§ EXERCISE AIM
Any picture in the material should be left out, while all other lines are copied exactly.

§ SUPPLIED DATA
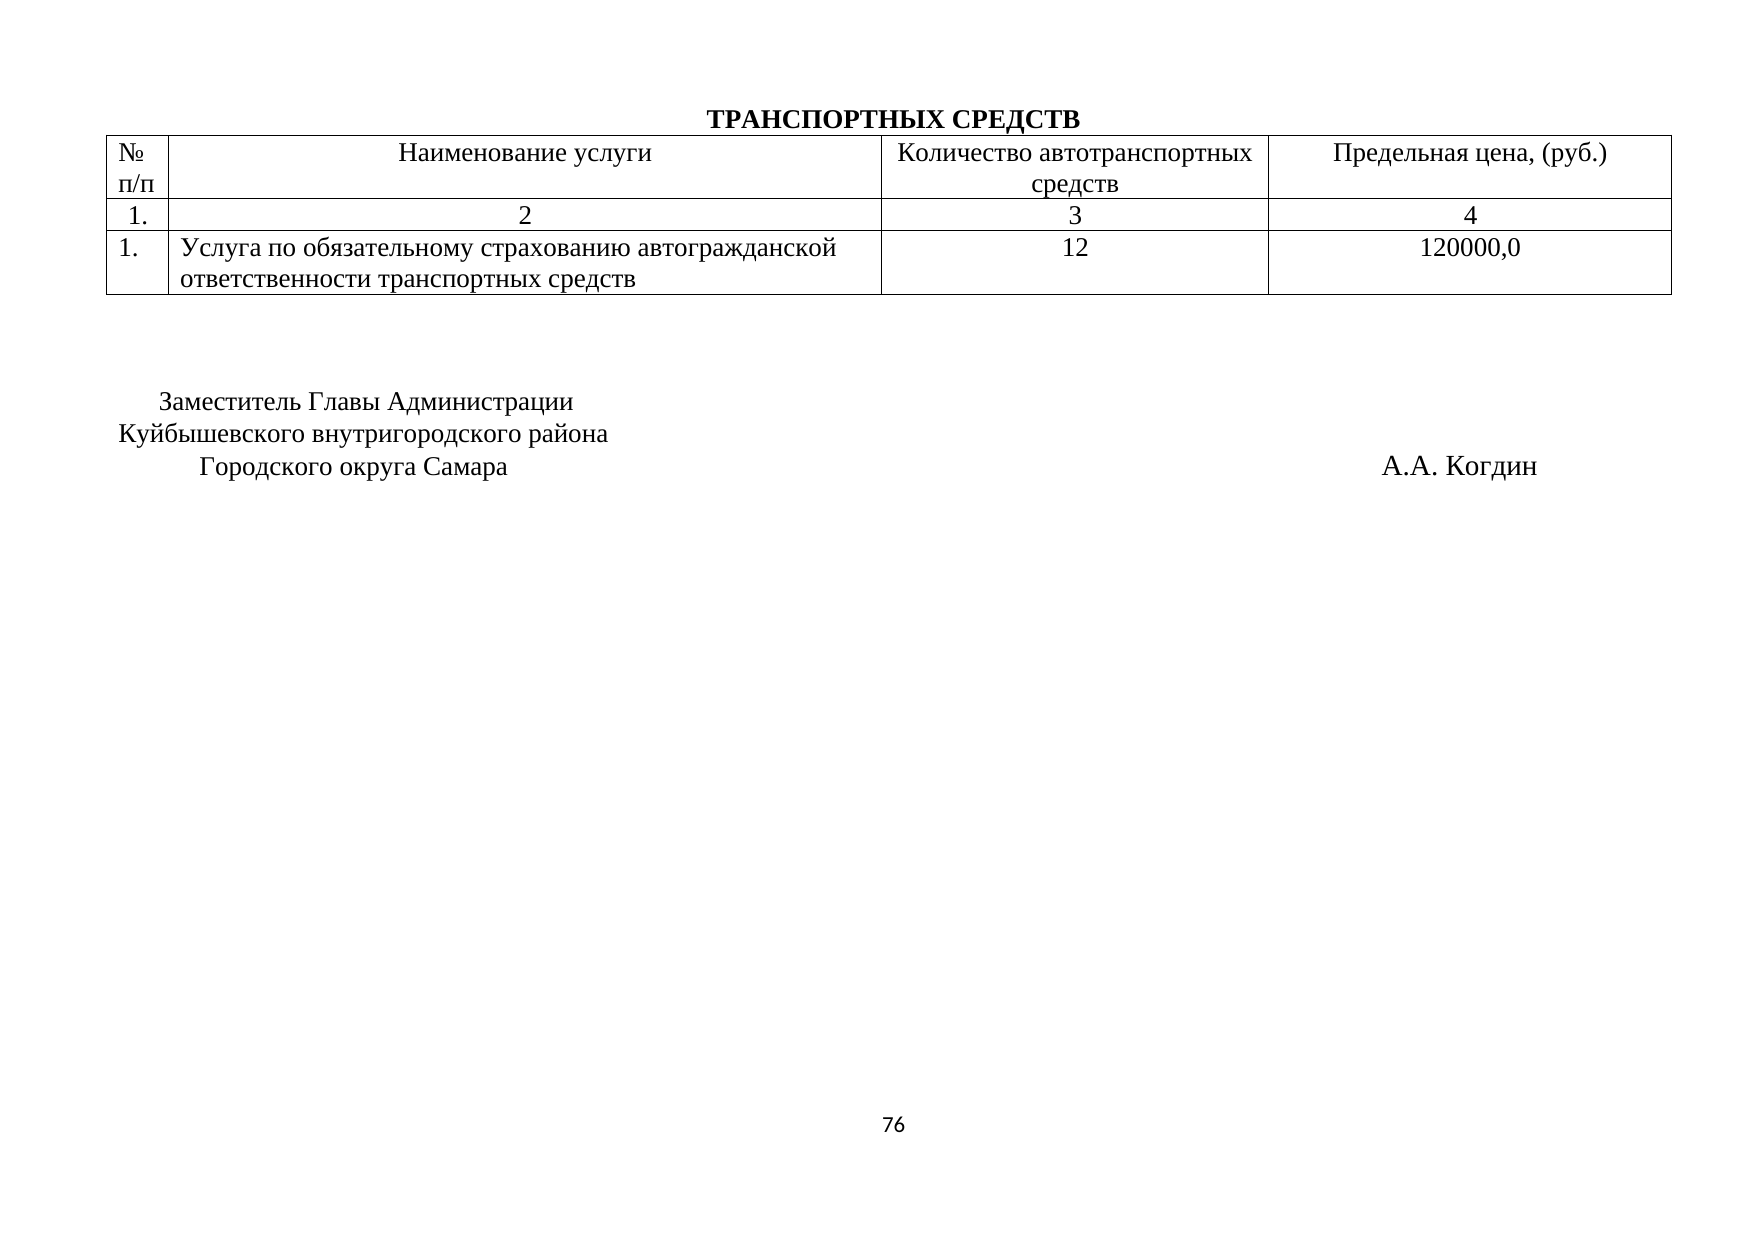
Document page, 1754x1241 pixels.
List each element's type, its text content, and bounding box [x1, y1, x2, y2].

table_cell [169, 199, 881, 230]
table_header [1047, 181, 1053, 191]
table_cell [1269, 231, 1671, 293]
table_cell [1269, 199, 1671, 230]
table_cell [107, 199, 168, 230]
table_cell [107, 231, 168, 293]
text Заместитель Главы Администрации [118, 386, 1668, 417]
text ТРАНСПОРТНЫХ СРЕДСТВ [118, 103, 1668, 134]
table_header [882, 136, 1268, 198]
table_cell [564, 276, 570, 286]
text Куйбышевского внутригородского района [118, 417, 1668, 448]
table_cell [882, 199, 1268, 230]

§ RESULT BELOW
Document page, 1754x1241 pixels.
List each element's type, its text content, and bounding box [x1, y1, x2, y2].

table_cell [169, 199, 881, 230]
table_header [1047, 181, 1053, 191]
table_cell [1269, 231, 1671, 293]
table_cell [1269, 199, 1671, 230]
table_cell [107, 199, 168, 230]
table_cell [107, 231, 168, 293]
text Заместитель Главы Администрации [118, 386, 1668, 417]
text ТРАНСПОРТНЫХ СРЕДСТВ [118, 103, 1668, 134]
table_header [882, 136, 1268, 198]
table_cell [564, 276, 570, 286]
text Куйбышевского внутригородского района [118, 417, 1668, 448]
table_cell [882, 199, 1268, 230]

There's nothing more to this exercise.